Mystery of the missing medical marijuana amendment
Broward Supervisor of Elections Brenda Snipes has attempted to explain how some Broward County voters who requested general elections ballots by mail received them without Amendment 2 which seeks to amend Florida’s Constitution to legalize the use of marijuana for medical purposes.
Last week a county voter complained she and her husband received ballots without the Amendment, although three other state Constitutional amendments appeared on the ballot.
Responding to the complaints, Snipes held a press conference on Friday, Oct 21. She said after receiving the complaints of the missing item on the agenda, her office reviewed 92 versions of the Broward ballot that had been printed and all had Amendment 2 on the ballot.
Sample Ballots related to four different Broward precincts and accessed by National Weekly on Saturday all had Amendment 2. Also, when the newspaper checked with seven county voters who had received mail-in ballots they all said the ballots they received contained the said amendment.
Speculating as to the reason why the two voters, and possible five others, received the faulty ballot, Snipes explained the voters may have received seven test ballots that may have been incorrectly included in the 173,000 ballots mailed to voters. These tests ballots were printed after a candidate for the City of Oakland Commission withdrew, requiring reprint and recoding of ballots. The test ballots were used to ensure the ballot counting machines would accept the new ballots. Snipes said apparently no one noticed Amendment 2 was missing from the test ballots.
The county supervisor of election urged any county voter who receives a mail-in ballot without Amendment 2 to contact the county election office. She said she also instructed the election office’s staff that opens return ballots that in case Amendment 2 was missing from the ballots to send the voter a new ballot with that amendment.

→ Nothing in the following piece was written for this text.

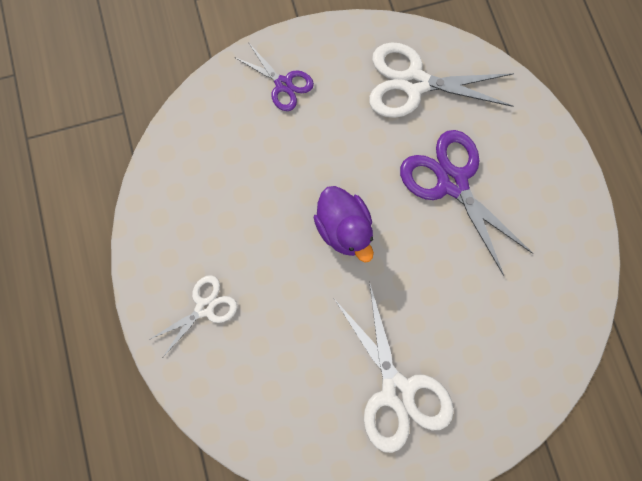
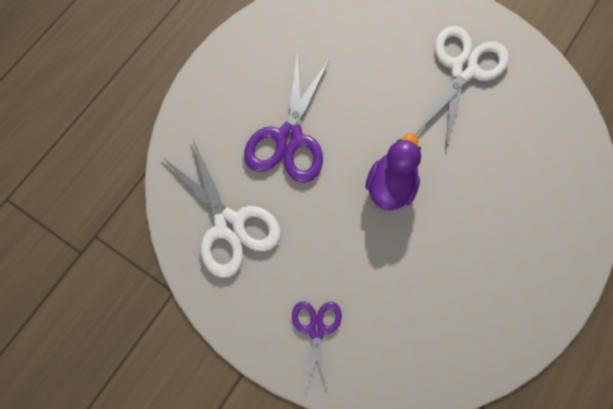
camera: 130 degrees left, 5 degrees down
(205, 307) = (535, 234): white scissors -> none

Snipes is on the county’s general election ballot for reelection as Broward’s Supervisor of Elections. She convincingly won the right to be on the general election ballot after winning the August 30 primary. She is virtually reassured of being reelected as she has no designated opponent, except for potential write-in candidates. She was first appointed as Broward SOE in 2003 by former Florida Governor Jeb Bush. She took over and streamlined the operations of an office that was in disarray.
Despite Snipes explanation, NORML of Florida, a chapter of the National Organization for the Reform of Marijuana Laws, has filed a lawsuit against Snipes’ office, for the error. The lawsuit claims that NORML is not convinced the BSOE is aware how many ballots may have been mailed out without Amendment 2 and this has potentially “catastrophic and cataclysmic.” The lawsuit is seeking a new ballot be mailed to all voters who required mail-in ballots.